▶ _Page_
The Gimp file-glob Plug-In


This is a *very alpha* plugin for Gimp that takes a single globbable filename parameter and returns a comma separated list of filenames matching its input. Its primarily of use in writing Script-Fu scripts to manipulate sets of files without having to reload gimp in batch mode multiple times or to call the script multiple times.

That mentioned, the plug-in seems prety stable to me, it doesn't do that much. I've yet to have it blow up Gimp, so I'd be suprised if you have any problems.

You can download the source here.

Compiling the plugin is best done using gimptool:

myhost> gimptool --build glob.c

Copy the resulting file glob into your plug-in directory. Unlike most other plugins, this one will not show up anywhere in the Gimp user interface. (Hense why its pretty useless except in scripts) ;)

You can test it using the Script-Fu console window by entering something like:

(file-glob "/usr/local/*")

It should return a comma separated list of the files in /usr/local on your system.

A better example is:

(strbreakup (car (file-glob "*.gif")) ",")

This will use the strbreakup script-fu command to split the list into a Scheme-like list that you can use the various car, caar, cdr's and other things to loop through.

(strbreakup (car (file-glob "myfile.gif")) ",")

will return "myfile.gif" by itself. This is useful if you want to modify a script to handle globbable filenames and ordinary filenames. The above line will return a single element list with just the single file specified.

Stored data entries
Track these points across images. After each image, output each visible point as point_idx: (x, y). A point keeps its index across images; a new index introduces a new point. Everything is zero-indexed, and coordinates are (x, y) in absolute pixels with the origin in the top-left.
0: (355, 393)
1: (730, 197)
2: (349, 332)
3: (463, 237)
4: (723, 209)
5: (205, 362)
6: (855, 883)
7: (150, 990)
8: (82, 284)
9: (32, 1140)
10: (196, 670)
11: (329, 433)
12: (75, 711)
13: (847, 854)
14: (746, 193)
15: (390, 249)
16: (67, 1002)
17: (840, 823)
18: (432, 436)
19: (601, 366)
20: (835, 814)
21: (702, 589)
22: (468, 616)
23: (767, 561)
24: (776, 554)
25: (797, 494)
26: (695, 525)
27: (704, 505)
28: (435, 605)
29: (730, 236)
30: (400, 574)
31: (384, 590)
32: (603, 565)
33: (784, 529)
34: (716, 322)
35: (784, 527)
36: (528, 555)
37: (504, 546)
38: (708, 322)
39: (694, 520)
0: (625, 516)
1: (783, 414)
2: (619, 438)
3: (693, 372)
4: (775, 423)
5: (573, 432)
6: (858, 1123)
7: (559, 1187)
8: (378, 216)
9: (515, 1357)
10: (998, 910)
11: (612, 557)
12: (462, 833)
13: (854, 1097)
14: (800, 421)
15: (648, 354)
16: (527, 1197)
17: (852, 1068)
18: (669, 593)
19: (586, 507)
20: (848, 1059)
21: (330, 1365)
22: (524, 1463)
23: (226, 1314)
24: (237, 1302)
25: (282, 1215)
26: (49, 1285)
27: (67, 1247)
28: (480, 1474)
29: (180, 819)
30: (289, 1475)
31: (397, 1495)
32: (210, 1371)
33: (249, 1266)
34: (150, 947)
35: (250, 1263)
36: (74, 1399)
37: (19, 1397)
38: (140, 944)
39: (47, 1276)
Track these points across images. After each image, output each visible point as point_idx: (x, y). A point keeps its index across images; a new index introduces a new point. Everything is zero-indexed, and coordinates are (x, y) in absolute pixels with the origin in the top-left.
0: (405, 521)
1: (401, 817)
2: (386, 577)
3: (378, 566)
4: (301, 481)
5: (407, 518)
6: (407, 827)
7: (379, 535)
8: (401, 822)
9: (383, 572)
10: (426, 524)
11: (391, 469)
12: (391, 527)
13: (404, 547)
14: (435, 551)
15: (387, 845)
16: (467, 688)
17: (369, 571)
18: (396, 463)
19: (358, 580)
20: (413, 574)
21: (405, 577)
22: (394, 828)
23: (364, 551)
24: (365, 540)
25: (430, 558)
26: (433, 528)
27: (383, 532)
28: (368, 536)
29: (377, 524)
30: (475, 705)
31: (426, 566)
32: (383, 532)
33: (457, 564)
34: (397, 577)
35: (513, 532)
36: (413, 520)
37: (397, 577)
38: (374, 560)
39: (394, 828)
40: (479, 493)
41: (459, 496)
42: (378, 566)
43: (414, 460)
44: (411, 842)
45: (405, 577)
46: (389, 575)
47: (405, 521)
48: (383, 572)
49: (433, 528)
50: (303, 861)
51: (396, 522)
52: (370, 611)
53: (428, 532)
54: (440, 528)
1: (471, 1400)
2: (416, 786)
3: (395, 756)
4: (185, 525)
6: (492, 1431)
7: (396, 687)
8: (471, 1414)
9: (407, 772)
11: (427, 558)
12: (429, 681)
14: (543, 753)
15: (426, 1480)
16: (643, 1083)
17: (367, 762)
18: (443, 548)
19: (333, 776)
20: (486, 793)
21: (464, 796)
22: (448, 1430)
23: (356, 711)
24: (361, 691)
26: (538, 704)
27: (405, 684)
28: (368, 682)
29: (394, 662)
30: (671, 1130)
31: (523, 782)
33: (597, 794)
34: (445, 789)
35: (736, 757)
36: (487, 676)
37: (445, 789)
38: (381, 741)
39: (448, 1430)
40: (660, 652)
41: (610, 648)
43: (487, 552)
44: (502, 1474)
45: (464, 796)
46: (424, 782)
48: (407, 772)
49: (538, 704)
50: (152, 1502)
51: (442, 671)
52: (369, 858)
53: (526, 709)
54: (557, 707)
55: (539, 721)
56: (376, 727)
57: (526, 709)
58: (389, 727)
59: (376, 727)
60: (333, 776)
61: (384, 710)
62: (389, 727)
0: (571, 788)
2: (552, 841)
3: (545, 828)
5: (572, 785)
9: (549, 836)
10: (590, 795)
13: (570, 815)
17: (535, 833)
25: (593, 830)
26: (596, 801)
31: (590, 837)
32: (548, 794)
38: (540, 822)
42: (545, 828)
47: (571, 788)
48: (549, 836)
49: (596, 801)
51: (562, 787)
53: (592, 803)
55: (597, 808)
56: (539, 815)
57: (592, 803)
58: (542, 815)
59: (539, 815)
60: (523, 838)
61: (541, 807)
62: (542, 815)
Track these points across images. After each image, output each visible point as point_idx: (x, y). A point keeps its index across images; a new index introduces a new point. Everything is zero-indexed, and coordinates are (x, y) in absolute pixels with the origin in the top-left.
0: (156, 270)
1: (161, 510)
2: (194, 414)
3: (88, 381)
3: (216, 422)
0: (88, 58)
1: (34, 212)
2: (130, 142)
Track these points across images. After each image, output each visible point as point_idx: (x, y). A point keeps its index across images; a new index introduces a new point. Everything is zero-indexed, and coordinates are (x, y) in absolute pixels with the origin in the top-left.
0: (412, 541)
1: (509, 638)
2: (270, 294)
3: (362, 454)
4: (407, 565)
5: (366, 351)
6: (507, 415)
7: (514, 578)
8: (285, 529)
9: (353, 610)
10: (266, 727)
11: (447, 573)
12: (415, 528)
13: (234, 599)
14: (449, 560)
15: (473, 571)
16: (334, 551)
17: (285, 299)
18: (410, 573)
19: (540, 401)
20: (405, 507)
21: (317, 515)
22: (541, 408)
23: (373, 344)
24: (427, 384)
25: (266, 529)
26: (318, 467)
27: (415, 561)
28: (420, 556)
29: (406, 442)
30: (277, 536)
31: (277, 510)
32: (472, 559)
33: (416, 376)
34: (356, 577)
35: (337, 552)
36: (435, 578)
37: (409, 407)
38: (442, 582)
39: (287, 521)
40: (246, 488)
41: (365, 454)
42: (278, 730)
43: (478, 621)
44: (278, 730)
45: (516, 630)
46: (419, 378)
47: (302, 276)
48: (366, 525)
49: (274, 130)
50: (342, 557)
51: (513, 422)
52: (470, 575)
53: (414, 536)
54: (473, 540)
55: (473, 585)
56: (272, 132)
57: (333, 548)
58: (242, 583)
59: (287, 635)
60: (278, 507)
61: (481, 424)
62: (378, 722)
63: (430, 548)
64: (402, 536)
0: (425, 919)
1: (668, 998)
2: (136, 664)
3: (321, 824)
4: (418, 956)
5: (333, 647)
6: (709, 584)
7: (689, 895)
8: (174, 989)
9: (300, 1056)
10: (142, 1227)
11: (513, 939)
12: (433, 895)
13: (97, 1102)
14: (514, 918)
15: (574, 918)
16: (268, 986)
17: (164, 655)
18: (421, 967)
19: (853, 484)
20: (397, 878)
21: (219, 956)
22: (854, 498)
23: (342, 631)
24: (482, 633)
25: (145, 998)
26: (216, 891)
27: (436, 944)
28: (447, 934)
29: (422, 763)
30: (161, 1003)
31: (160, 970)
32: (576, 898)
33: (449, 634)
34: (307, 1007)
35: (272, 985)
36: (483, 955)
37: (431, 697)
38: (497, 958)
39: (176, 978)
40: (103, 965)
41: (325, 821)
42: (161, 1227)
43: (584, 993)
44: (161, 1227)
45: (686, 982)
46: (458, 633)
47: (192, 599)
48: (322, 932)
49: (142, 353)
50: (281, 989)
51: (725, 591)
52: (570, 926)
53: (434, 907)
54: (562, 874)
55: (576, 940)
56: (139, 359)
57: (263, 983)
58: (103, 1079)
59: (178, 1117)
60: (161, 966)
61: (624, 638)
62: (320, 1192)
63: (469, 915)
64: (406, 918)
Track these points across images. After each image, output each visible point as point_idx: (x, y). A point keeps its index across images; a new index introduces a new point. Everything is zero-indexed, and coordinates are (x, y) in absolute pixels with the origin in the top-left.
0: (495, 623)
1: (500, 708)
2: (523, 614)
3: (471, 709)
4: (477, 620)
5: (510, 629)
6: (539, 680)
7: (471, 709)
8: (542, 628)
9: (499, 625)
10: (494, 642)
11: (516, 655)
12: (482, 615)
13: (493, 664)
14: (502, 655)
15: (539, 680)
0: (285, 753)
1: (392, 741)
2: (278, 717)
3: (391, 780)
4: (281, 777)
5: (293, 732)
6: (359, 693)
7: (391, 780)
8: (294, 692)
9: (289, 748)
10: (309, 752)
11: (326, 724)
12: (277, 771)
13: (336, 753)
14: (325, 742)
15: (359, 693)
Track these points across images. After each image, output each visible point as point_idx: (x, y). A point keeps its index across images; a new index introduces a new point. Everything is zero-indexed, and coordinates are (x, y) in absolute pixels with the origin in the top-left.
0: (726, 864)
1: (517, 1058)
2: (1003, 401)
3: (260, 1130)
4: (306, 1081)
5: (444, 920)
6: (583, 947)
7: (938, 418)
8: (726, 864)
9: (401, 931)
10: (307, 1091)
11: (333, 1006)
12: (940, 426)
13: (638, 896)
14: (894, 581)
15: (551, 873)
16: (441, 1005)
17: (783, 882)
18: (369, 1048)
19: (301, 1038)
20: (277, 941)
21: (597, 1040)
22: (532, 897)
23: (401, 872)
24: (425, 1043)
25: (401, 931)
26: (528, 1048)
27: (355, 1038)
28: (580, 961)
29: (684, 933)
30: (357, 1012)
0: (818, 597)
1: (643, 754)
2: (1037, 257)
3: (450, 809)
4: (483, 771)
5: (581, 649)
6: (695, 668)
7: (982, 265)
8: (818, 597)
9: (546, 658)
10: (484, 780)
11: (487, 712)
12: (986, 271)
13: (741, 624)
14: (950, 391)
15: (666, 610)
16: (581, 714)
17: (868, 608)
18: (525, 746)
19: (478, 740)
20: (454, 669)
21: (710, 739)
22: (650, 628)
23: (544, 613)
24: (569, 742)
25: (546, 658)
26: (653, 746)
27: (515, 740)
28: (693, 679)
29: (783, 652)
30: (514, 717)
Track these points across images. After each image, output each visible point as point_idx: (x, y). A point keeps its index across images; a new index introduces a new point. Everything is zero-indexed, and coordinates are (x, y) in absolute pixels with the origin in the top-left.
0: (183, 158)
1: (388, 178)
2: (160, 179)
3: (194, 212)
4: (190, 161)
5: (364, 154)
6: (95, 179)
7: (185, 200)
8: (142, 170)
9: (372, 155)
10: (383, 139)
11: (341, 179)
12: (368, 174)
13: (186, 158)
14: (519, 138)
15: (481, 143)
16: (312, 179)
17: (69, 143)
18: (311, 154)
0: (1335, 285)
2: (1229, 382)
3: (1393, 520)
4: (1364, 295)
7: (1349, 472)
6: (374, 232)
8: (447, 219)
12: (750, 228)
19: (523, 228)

▶ _Problems to work on_
**1.** Which command lines and Script-Fu expressions does the plug-in page show on lines of their own? List each one.
**2.** Print the portion of the plug-in page between "The Gimp file-glob" and "except in scripts) ;)", inclusive.
**3.** According to the plug-in page, what command compiles the plugin with gimptool?
Rely solely on the plug-in page for every answer.

▶ _Per-task answers_
**1.**
myhost> gimptool --build glob.c
(file-glob "/usr/local/*")
(strbreakup (car (file-glob "*.gif")) ",")
(strbreakup (car (file-glob "myfile.gif")) ",")

**2.**
The Gimp file-glob Plug-In


This is a *very alpha* plugin for Gimp that takes a single globbable filename parameter and returns a comma separated list of filenames matching its input. Its primarily of use in writing Script-Fu scripts to manipulate sets of files without having to reload gimp in batch mode multiple times or to call the script multiple times.

That mentioned, the plug-in seems prety stable to me, it doesn't do that much. I've yet to have it blow up Gimp, so I'd be suprised if you have any problems.

You can download the source here.

Compiling the plugin is best done using gimptool:

myhost> gimptool --build glob.c

Copy the resulting file glob into your plug-in directory. Unlike most other plugins, this one will not show up anywhere in the Gimp user interface. (Hense why its pretty useless except in scripts) ;)

**3.** gimptool --build glob.c